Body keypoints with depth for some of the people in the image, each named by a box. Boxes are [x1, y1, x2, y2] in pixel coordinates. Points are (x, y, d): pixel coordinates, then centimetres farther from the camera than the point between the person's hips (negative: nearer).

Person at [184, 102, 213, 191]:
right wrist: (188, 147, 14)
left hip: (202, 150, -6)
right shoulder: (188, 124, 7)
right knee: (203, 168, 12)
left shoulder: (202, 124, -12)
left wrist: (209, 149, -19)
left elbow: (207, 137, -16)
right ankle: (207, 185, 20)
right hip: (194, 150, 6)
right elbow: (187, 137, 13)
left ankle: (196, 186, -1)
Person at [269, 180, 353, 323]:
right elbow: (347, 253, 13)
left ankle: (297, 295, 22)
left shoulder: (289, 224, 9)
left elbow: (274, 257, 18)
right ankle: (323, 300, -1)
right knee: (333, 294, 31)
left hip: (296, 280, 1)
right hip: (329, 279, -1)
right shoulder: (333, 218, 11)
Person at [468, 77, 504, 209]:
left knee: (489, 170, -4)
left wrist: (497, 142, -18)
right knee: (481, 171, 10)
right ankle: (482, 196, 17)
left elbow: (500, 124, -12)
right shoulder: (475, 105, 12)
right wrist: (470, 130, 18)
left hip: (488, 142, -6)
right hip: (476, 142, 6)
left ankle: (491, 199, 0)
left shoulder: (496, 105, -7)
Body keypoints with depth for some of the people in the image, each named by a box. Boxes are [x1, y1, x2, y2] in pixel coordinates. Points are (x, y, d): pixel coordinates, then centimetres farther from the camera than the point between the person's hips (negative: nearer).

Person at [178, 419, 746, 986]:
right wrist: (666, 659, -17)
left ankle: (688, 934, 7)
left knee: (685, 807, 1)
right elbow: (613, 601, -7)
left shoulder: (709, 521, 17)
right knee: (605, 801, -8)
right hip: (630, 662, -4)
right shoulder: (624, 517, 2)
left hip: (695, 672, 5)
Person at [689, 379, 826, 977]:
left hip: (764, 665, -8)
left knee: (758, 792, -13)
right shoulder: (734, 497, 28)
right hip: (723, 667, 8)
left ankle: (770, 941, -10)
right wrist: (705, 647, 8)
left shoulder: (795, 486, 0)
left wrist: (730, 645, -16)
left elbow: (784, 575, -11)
+ + + + +
> **What to work on**:
Write out all of the rows above as a numbered list, skipping any blank lines.

> **Output**:
1. Body keypoints with depth for some of the people in the image, each named by a box. Boxes are [x1, y1, x2, y2] in pixel coordinates. Points are (x, y, d): pixel coordinates, then centimetres farther from the camera than the point between the person's hips (negative: nearer).
2. Person at [184, 102, 213, 191]:
3. right wrist: (188, 147, 14)
4. left hip: (202, 150, -6)
5. right shoulder: (188, 124, 7)
6. right knee: (203, 168, 12)
7. left shoulder: (202, 124, -12)
8. left wrist: (209, 149, -19)
9. left elbow: (207, 137, -16)
10. right ankle: (207, 185, 20)
11. right hip: (194, 150, 6)
12. right elbow: (187, 137, 13)
13. left ankle: (196, 186, -1)
14. Person at [269, 180, 353, 323]:
15. right elbow: (347, 253, 13)
16. left ankle: (297, 295, 22)
17. left shoulder: (289, 224, 9)
18. left elbow: (274, 257, 18)
19. right ankle: (323, 300, -1)
20. right knee: (333, 294, 31)
21. left hip: (296, 280, 1)
22. right hip: (329, 279, -1)
23. right shoulder: (333, 218, 11)
24. Person at [468, 77, 504, 209]:
25. left knee: (489, 170, -4)
26. left wrist: (497, 142, -18)
27. right knee: (481, 171, 10)
28. right ankle: (482, 196, 17)
29. left elbow: (500, 124, -12)
30. right shoulder: (475, 105, 12)
31. right wrist: (470, 130, 18)
32. left hip: (488, 142, -6)
33. right hip: (476, 142, 6)
34. left ankle: (491, 199, 0)
35. left shoulder: (496, 105, -7)
36. Body keypoints with depth for some of the people in the image, each named by a box. Boxes are [x1, y1, x2, y2] in pixel coordinates. Points are (x, y, d): pixel coordinates, then centimetres farther from the camera than the point between the person's hips (negative: nearer).
37. Person at [178, 419, 746, 986]:
38. right wrist: (666, 659, -17)
39. left ankle: (688, 934, 7)
40. left knee: (685, 807, 1)
41. right elbow: (613, 601, -7)
42. left shoulder: (709, 521, 17)
43. right knee: (605, 801, -8)
44. right hip: (630, 662, -4)
45. right shoulder: (624, 517, 2)
46. left hip: (695, 672, 5)
47. Person at [689, 379, 826, 977]:
48. left hip: (764, 665, -8)
49. left knee: (758, 792, -13)
50. right shoulder: (734, 497, 28)
51. right hip: (723, 667, 8)
52. left ankle: (770, 941, -10)
53. right wrist: (705, 647, 8)
54. left shoulder: (795, 486, 0)
55. left wrist: (730, 645, -16)
56. left elbow: (784, 575, -11)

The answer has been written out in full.